Introduction
What is Aspens?
Aspens is an architecture for non-custodial crosschain trading: users keep custody of their assets until a trade settles, and every leg is verified on the chain it lives on. The first service built on the protocol is the Aspens Market Stack (AMS) — a deployable orderbook that matches and settles trades across chains.
Aspens Market Stack
A stack pairs an off-chain matching engine with on-chain trading contracts on every connected chain. Operators run their own stacks; developers build apps and traders submit orders against them via gRPC or the Aspens SDK.
What it gives you
- Crosschain orderbook — a single book matches orders whose base and quote tokens live on different chains.
- Non-custodial — funds stay under user control via per-chain
trading contracts (
MidribV3on EVM, the Midrib Anchor program on Solana). Cancellations just release an off-chain reservation; withdrawals require a TEE-signed voucher. - Gas-free order entry — placing or cancelling an order is an off-chain, signed gRPC call (EIP-191 on EVM, Ed25519 on Solana) with no on-chain transaction. The arborter pays the gas for net on-chain settlement; users pay gas only for their own deposits and withdrawals.
- Independent operation — operators run their own stack with their own infra, chains, tokens, markets, and fees.
- Verifiable — every trade is reflected on both chains via netted on-chain settlement and recorded in the stack's trade journal.
Chain support
| Architecture | Status | Curve | Trade contract |
|---|---|---|---|
| EVM | Production | secp256k1 | MidribV3 |
| Solana | Production | Ed25519 | Midrib Anchor program |
| Hedera | In progress | secp256k1 | (EVM-equivalent) |
New architectures are added by implementing the chain-traits interface and registering a curve with the signer. The matching engine is chain-agnostic.
How it feels to trade
Orders match instantly and cost no gas to place or cancel — the responsiveness of a centralized exchange — while your funds stay in self-custody on their native chain and every trade settles on-chain. You pay gas only to move funds in or out.
Where to go next
- Core Concepts — orderbook, optimistic ledger, settlement
- Quick Start — make your first crosschain trade
- Operator Guide — deploy and configure a stack
- Developer Guide — build against an existing stack
- API Reference — gRPC services and message shapes
Architecture overview
A stack has these moving parts:
- Arborter — orderbook + matching engine, chain dispatcher, gRPC server. Holds the per-chain instance signer keys inside a TEE.
- Signer — TEE process that mints and uses the per-chain signing keys (secp256k1 or Ed25519).

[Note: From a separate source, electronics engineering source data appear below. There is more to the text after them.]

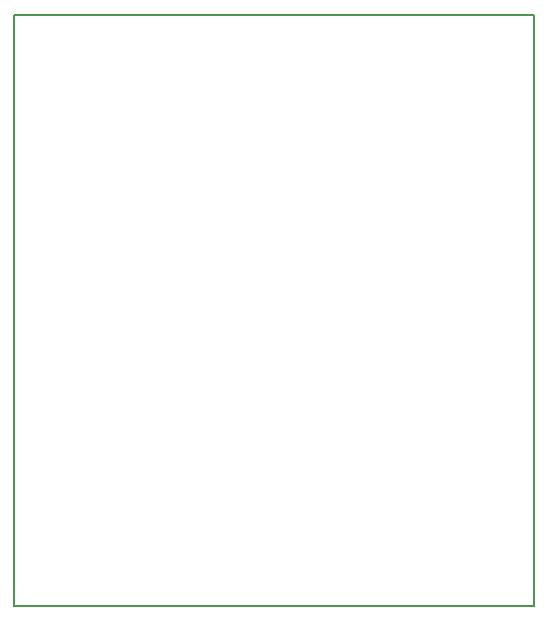
<source format=gbr>
G04 #@! TF.GenerationSoftware,KiCad,Pcbnew,(5.0.2)-1*
G04 #@! TF.CreationDate,2019-03-20T14:53:53-04:00*
G04 #@! TF.ProjectId,_saved__saved_tDCS,5f736176-6564-45f5-9f73-617665645f74,rev?*
G04 #@! TF.SameCoordinates,Original*
G04 #@! TF.FileFunction,Profile,NP*
%FSLAX46Y46*%
G04 Gerber Fmt 4.6, Leading zero omitted, Abs format (unit mm)*
G04 Created by KiCad (PCBNEW (5.0.2)-1) date 3/20/2019 2:53:53 PM*
%MOMM*%
%LPD*%
G01*
G04 APERTURE LIST*
%ADD10C,0.200000*%
G04 APERTURE END LIST*
D10*
X51000000Y-76000000D02*
X95000000Y-76000000D01*
X51000000Y-126000000D02*
X51000000Y-76000000D01*
X95000000Y-126000000D02*
X51000000Y-126000000D01*
X95000000Y-76000000D02*
X95000000Y-126000000D01*
M02*

</source>
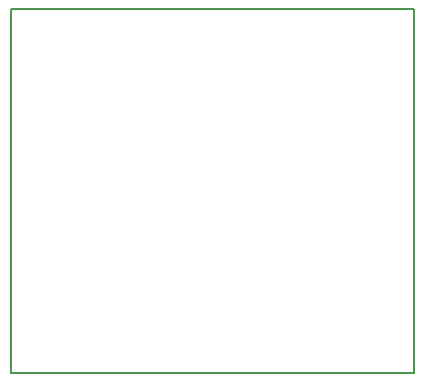
<source format=gbr>
G04 DipTrace 2.4.0.2*
%INBoardOutline.gbr*%
%MOMM*%
%ADD11C,0.14*%
%FSLAX53Y53*%
G04*
G71*
G90*
G75*
G01*
%LNBoardOutline*%
%LPD*%
X10000Y40798D2*
D11*
X44131D1*
Y10000D1*
X10000D1*
Y40798D1*
M02*

</source>
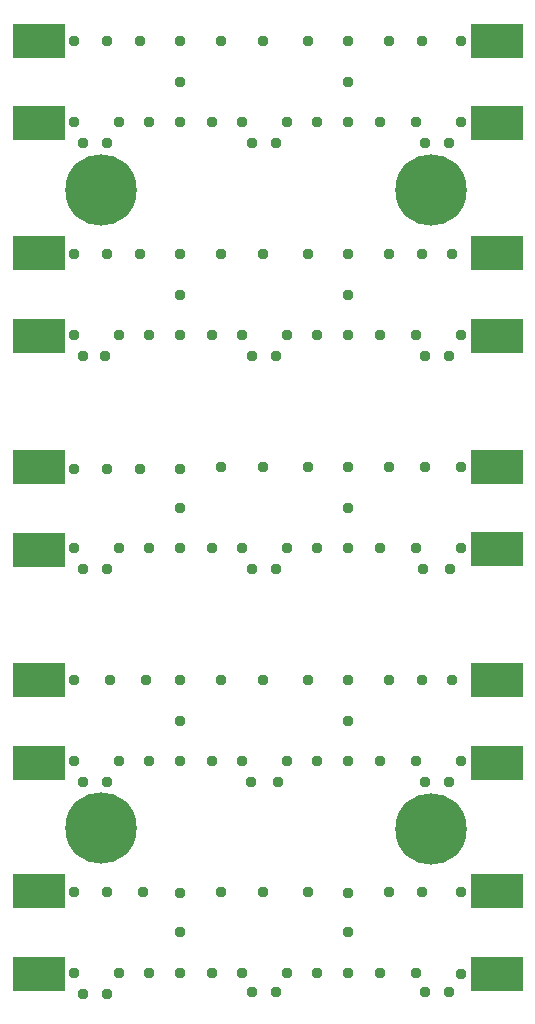
<source format=gbr>
G04 EAGLE Gerber RS-274X export*
G75*
%MOMM*%
%FSLAX34Y34*%
%LPD*%
%INSoldermask Bottom*%
%IPPOS*%
%AMOC8*
5,1,8,0,0,1.08239X$1,22.5*%
G01*
%ADD10R,4.394200X2.870200*%
%ADD11C,6.045200*%
%ADD12C,0.959600*%


D10*
X21154Y45054D03*
X21154Y114946D03*
X21154Y765054D03*
X21154Y834946D03*
X408846Y114946D03*
X408846Y45054D03*
X408846Y293676D03*
X408846Y223784D03*
X21154Y223784D03*
X21154Y293676D03*
X408846Y474311D03*
X408846Y404419D03*
X21154Y404154D03*
X21154Y474046D03*
X408846Y654946D03*
X408846Y585054D03*
X21154Y585054D03*
X21154Y654946D03*
X408846Y834946D03*
X408846Y765054D03*
D11*
X73660Y168260D03*
X353060Y167640D03*
X353060Y708660D03*
X73660Y708660D03*
D12*
X50800Y114300D03*
X78740Y114300D03*
X283210Y80010D03*
X140970Y80010D03*
X140970Y45720D03*
X140970Y113030D03*
X88900Y45720D03*
X50800Y45720D03*
X6350Y53340D03*
X20320Y53340D03*
X35560Y53340D03*
X6350Y106680D03*
X20320Y106680D03*
X35560Y106680D03*
X109220Y114300D03*
X58420Y27940D03*
X175260Y114300D03*
X193040Y45720D03*
X210820Y114300D03*
X248920Y114300D03*
X283210Y45720D03*
X283210Y113030D03*
X231140Y45720D03*
X201930Y29210D03*
X347980Y29210D03*
X309880Y45720D03*
X340360Y45720D03*
X378460Y44450D03*
X393700Y53340D03*
X408940Y53340D03*
X424180Y53340D03*
X424180Y106680D03*
X408940Y106680D03*
X393700Y106680D03*
X317500Y114300D03*
X378460Y114300D03*
X345440Y114300D03*
X6350Y232410D03*
X21590Y232410D03*
X36830Y232410D03*
X6350Y285750D03*
X21590Y285750D03*
X36830Y285750D03*
X6350Y411480D03*
X21590Y411480D03*
X36830Y411480D03*
X6350Y466090D03*
X21590Y466090D03*
X36830Y466090D03*
X6350Y593090D03*
X21590Y593090D03*
X36830Y593090D03*
X6350Y646430D03*
X21590Y646430D03*
X36830Y646430D03*
X6350Y773430D03*
X21590Y773430D03*
X36830Y773430D03*
X6350Y826770D03*
X21590Y826770D03*
X36830Y826770D03*
X50800Y834390D03*
X78740Y834390D03*
X140970Y834390D03*
X106680Y834390D03*
X175260Y834390D03*
X210820Y834390D03*
X248920Y834390D03*
X283210Y834390D03*
X317500Y834390D03*
X378460Y834390D03*
X345440Y834390D03*
X50800Y654050D03*
X78740Y654050D03*
X140970Y654050D03*
X106680Y654050D03*
X175260Y654050D03*
X210820Y654050D03*
X248920Y654050D03*
X283210Y654050D03*
X317500Y654050D03*
X370840Y654050D03*
X345440Y654050D03*
X50800Y472440D03*
X78740Y472440D03*
X140970Y472440D03*
X106680Y472440D03*
X175260Y473710D03*
X210820Y473710D03*
X248920Y473710D03*
X283210Y473710D03*
X317500Y473710D03*
X378460Y473710D03*
X347980Y473710D03*
X50800Y293370D03*
X81280Y293370D03*
X140970Y293370D03*
X111760Y293370D03*
X175260Y293370D03*
X210820Y293370D03*
X248920Y293370D03*
X283210Y293370D03*
X317500Y293370D03*
X370840Y293370D03*
X345440Y293370D03*
X140970Y224790D03*
X88900Y224790D03*
X50800Y224790D03*
X114300Y224790D03*
X58420Y207010D03*
X167640Y224790D03*
X283210Y224790D03*
X256540Y224790D03*
X200660Y207010D03*
X347980Y207010D03*
X309880Y224790D03*
X340360Y224790D03*
X378460Y224790D03*
X140970Y765810D03*
X88900Y765810D03*
X50800Y765810D03*
X114300Y765810D03*
X58420Y748030D03*
X167640Y765810D03*
X283210Y765810D03*
X231140Y765810D03*
X201930Y748030D03*
X347980Y748030D03*
X309880Y765810D03*
X340360Y765810D03*
X378460Y765810D03*
X140970Y585470D03*
X88900Y585470D03*
X50800Y585470D03*
X114300Y585470D03*
X58420Y567690D03*
X167640Y585470D03*
X283210Y585470D03*
X231140Y585470D03*
X201930Y567690D03*
X347980Y567690D03*
X309880Y585470D03*
X340360Y585470D03*
X378460Y585470D03*
X140970Y405130D03*
X88900Y405130D03*
X50800Y405130D03*
X114300Y405130D03*
X58420Y387350D03*
X167640Y405130D03*
X283210Y405130D03*
X256540Y405130D03*
X201930Y387350D03*
X346710Y387350D03*
X309880Y405130D03*
X340360Y405130D03*
X378460Y405130D03*
X393700Y826770D03*
X408940Y826770D03*
X424180Y826770D03*
X393700Y773430D03*
X408940Y773430D03*
X424180Y773430D03*
X393700Y646430D03*
X408940Y646430D03*
X424180Y646430D03*
X393700Y593090D03*
X408940Y593090D03*
X424180Y593090D03*
X393700Y466090D03*
X408940Y466090D03*
X424180Y466090D03*
X393700Y411480D03*
X408940Y411480D03*
X424180Y411480D03*
X393700Y285750D03*
X408940Y285750D03*
X424180Y285750D03*
X393700Y231140D03*
X408940Y231140D03*
X424180Y231140D03*
X140970Y259080D03*
X140970Y439420D03*
X140970Y619760D03*
X140970Y800100D03*
X283210Y800100D03*
X283210Y619760D03*
X283210Y439420D03*
X283210Y259080D03*
X78740Y27940D03*
X222250Y29210D03*
X368300Y29210D03*
X223520Y207010D03*
X78740Y207010D03*
X368300Y207010D03*
X78740Y387350D03*
X369570Y387350D03*
X222250Y387350D03*
X78740Y748030D03*
X222250Y748030D03*
X368300Y748030D03*
X114300Y45720D03*
X368300Y567690D03*
X222250Y567690D03*
X77470Y567690D03*
X193040Y765810D03*
X256540Y765810D03*
X193040Y585470D03*
X256540Y585470D03*
X193040Y405130D03*
X231140Y405130D03*
X193040Y224790D03*
X231140Y224790D03*
X167640Y45720D03*
X256540Y45720D03*
M02*

</source>
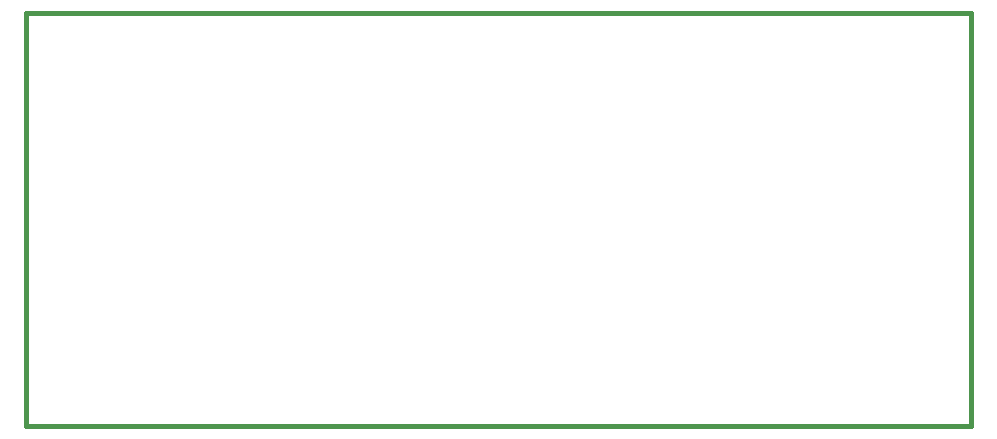
<source format=gbr>
G04 (created by PCBNEW (2013-03-31 BZR 4008)-stable) date 2013-07-24 10:52:05 PM*
%MOIN*%
G04 Gerber Fmt 3.4, Leading zero omitted, Abs format*
%FSLAX34Y34*%
G01*
G70*
G90*
G04 APERTURE LIST*
%ADD10C,2.3622e-006*%
%ADD11C,0.015*%
G04 APERTURE END LIST*
G54D10*
G54D11*
X9843Y-29528D02*
X9843Y-15748D01*
X41339Y-29528D02*
X9843Y-29528D01*
X41339Y-15748D02*
X41339Y-29528D01*
X9843Y-15748D02*
X41339Y-15748D01*
M02*

</source>
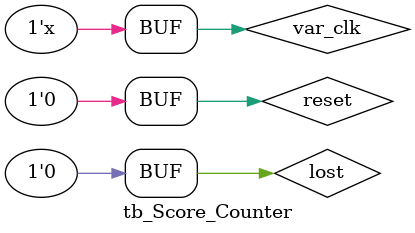
<source format=v>
`timescale 1ns / 1ps


module tb_Score_Counter;

    reg var_clk = 0;
    reg reset, lost;
    wire [15:0] score;

    Score_Counter sc (var_clk, reset, lost, score);

    initial begin
        reset = 0;
        lost = 0;
        #15;
        
        lost = 1;
        #5;
        
        lost = 0;
        reset = 1;
        #1;
        reset = 0;
        #5;
    end
    
    always #1 var_clk = ~var_clk;

endmodule

</source>
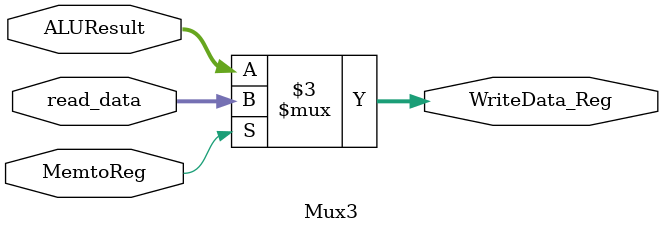
<source format=v>
module Mux3 (MemtoReg, read_data, ALUResult, WriteData_Reg);

	input MemtoReg;	
	input [31:0] read_data;
	input [31:0] ALUResult;
	output reg [31:0] WriteData_Reg;
	
	always @(*) begin
        if (MemtoReg)
            WriteData_Reg = read_data;
        else
            WriteData_Reg = ALUResult;
    end
endmodule


</source>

Wire-authenticated with HMAC + monotonic counter on every request.
- Trading contracts —
MidribV3(EVM) and Midrib (Solana) hold deposited balances and apply net settlement (settleBatch) + voucher withdrawals. - Journal — TimescaleDB-backed record of orders, trades, and settlements.
- Frontend — terminal-ui (trader-facing) and admin-console (operator-facing) Web UIs.